Exercise:
Would you please retype the records that follow, word for word?

Top of Provided records

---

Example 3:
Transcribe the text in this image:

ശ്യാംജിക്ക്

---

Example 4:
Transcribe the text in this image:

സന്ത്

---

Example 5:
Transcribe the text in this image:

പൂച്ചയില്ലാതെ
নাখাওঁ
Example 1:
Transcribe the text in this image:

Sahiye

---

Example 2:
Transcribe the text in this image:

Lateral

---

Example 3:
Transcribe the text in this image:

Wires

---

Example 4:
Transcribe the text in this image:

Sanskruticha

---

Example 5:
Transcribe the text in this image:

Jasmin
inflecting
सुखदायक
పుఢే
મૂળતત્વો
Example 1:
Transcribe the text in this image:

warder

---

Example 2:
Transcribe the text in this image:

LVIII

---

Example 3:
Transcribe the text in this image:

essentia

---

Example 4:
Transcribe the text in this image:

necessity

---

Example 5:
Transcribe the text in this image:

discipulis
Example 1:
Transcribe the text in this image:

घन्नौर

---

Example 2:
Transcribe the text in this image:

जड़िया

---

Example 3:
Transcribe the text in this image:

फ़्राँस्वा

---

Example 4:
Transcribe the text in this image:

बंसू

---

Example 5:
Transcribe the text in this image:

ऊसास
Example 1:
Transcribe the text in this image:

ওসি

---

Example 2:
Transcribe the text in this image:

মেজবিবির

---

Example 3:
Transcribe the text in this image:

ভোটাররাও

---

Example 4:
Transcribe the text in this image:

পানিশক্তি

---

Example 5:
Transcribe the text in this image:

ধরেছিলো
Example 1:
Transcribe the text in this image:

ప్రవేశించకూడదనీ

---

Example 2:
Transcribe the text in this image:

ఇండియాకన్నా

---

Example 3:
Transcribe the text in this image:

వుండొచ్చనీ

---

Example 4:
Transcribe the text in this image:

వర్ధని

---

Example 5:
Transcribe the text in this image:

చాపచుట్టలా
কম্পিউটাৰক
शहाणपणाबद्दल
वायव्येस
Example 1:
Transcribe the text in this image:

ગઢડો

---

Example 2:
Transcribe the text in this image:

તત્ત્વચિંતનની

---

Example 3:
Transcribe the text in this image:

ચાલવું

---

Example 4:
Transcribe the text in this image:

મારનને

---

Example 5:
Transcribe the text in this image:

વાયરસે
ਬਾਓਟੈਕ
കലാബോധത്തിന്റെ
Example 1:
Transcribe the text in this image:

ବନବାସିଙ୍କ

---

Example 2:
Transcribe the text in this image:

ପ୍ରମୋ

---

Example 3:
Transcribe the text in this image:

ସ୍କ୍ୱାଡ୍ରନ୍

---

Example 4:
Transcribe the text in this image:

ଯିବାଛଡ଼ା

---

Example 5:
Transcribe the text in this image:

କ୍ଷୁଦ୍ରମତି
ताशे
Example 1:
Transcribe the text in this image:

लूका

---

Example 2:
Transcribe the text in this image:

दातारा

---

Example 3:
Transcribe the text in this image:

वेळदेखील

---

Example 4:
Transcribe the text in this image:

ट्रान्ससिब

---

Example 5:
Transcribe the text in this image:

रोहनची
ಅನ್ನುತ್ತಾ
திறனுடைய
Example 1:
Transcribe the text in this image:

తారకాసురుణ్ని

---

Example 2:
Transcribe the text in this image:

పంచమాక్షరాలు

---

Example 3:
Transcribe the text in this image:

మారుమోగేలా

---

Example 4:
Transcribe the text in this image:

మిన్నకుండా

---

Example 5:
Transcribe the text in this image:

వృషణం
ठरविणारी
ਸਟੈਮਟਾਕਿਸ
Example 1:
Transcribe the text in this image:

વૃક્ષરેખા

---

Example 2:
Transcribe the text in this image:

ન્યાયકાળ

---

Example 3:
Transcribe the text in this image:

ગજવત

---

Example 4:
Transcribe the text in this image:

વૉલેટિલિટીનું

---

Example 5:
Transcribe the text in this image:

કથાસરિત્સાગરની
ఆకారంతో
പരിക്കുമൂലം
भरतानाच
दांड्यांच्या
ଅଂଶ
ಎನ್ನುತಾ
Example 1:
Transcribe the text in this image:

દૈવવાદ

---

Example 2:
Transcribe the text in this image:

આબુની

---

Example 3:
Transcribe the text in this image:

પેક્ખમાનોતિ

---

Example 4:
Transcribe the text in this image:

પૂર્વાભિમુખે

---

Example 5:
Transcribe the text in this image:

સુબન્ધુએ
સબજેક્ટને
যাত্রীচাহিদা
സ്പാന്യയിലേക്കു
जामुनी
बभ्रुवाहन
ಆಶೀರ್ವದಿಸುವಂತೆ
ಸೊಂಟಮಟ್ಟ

Bottom of Provided records

Written response:
---

Example 3:
Transcribe the text in this image:

ശ്യാംജിക്ക്

---

Example 4:
Transcribe the text in this image:

സന്ത്

---

Example 5:
Transcribe the text in this image:

പൂച്ചയില്ലാതെ
নাখাওঁ
Example 1:
Transcribe the text in this image:

Sahiye

---

Example 2:
Transcribe the text in this image:

Lateral

---

Example 3:
Transcribe the text in this image:

Wires

---

Example 4:
Transcribe the text in this image:

Sanskruticha

---

Example 5:
Transcribe the text in this image:

Jasmin
inflecting
सुखदायक
పుఢే
મૂળતત્વો
Example 1:
Transcribe the text in this image:

warder

---

Example 2:
Transcribe the text in this image:

LVIII

---

Example 3:
Transcribe the text in this image:

essentia

---

Example 4:
Transcribe the text in this image:

necessity

---

Example 5:
Transcribe the text in this image:

discipulis
Example 1:
Transcribe the text in this image:

घन्नौर

---

Example 2:
Transcribe the text in this image:

जड़िया

---

Example 3:
Transcribe the text in this image:

फ़्राँस्वा

---

Example 4:
Transcribe the text in this image:

बंसू

---

Example 5:
Transcribe the text in this image:

ऊसास
Example 1:
Transcribe the text in this image:

ওসি

---

Example 2:
Transcribe the text in this image:

মেজবিবির

---

Example 3:
Transcribe the text in this image:

ভোটাররাও

---

Example 4:
Transcribe the text in this image:

পানিশক্তি

---

Example 5:
Transcribe the text in this image:

ধরেছিলো
Example 1:
Transcribe the text in this image:

ప్రవేశించకూడదనీ

---

Example 2:
Transcribe the text in this image:

ఇండియాకన్నా

---

Example 3:
Transcribe the text in this image:

వుండొచ్చనీ

---

Example 4:
Transcribe the text in this image:

వర్ధని

---

Example 5:
Transcribe the text in this image:

చాపచుట్టలా
কম্পিউটাৰক
शहाणपणाबद्दल
वायव्येस
Example 1:
Transcribe the text in this image:

ગઢડો

---

Example 2:
Transcribe the text in this image:

તત્ત્વચિંતનની

---

Example 3:
Transcribe the text in this image:

ચાલવું

---

Example 4:
Transcribe the text in this image:

મારનને

---

Example 5:
Transcribe the text in this image:

વાયરસે
ਬਾਓਟੈਕ
കലാബോധത്തിന്റെ
Example 1:
Transcribe the text in this image:

ବନବାସିଙ୍କ

---

Example 2:
Transcribe the text in this image:

ପ୍ରମୋ

---

Example 3:
Transcribe the text in this image:

ସ୍କ୍ୱାଡ୍ରନ୍

---

Example 4:
Transcribe the text in this image:

ଯିବାଛଡ଼ା

---

Example 5:
Transcribe the text in this image:

କ୍ଷୁଦ୍ରମତି
ताशे
Example 1:
Transcribe the text in this image:

लूका

---

Example 2:
Transcribe the text in this image:

दातारा

---

Example 3:
Transcribe the text in this image:

वेळदेखील

---

Example 4:
Transcribe the text in this image:

ट्रान्ससिब

---

Example 5:
Transcribe the text in this image:

रोहनची
ಅನ್ನುತ್ತಾ
திறனுடைய
Example 1:
Transcribe the text in this image:

తారకాసురుణ్ని

---

Example 2:
Transcribe the text in this image:

పంచమాక్షరాలు

---

Example 3:
Transcribe the text in this image:

మారుమోగేలా

---

Example 4:
Transcribe the text in this image:

మిన్నకుండా

---

Example 5:
Transcribe the text in this image:

వృషణం
ठरविणारी
ਸਟੈਮਟਾਕਿਸ
Example 1:
Transcribe the text in this image:

વૃક્ષરેખા

---

Example 2:
Transcribe the text in this image:

ન્યાયકાળ

---

Example 3:
Transcribe the text in this image:

ગજવત

---

Example 4:
Transcribe the text in this image:

વૉલેટિલિટીનું

---

Example 5:
Transcribe the text in this image:

કથાસરિત્સાગરની
ఆకారంతో
പരിക്കുമൂലം
भरतानाच
दांड्यांच्या
ଅଂଶ
ಎನ್ನುತಾ
Example 1:
Transcribe the text in this image:

દૈવવાદ

---

Example 2:
Transcribe the text in this image:

આબુની

---

Example 3:
Transcribe the text in this image:

પેક્ખમાનોતિ

---

Example 4:
Transcribe the text in this image:

પૂર્વાભિમુખે

---

Example 5:
Transcribe the text in this image:

સુબન્ધુએ
સબજેક્ટને
যাত্রীচাহিদা
സ്പാന്യയിലേക്കു
जामुनी
बभ्रुवाहन
ಆಶೀರ್ವದಿಸುವಂತೆ
ಸೊಂಟಮಟ್ಟ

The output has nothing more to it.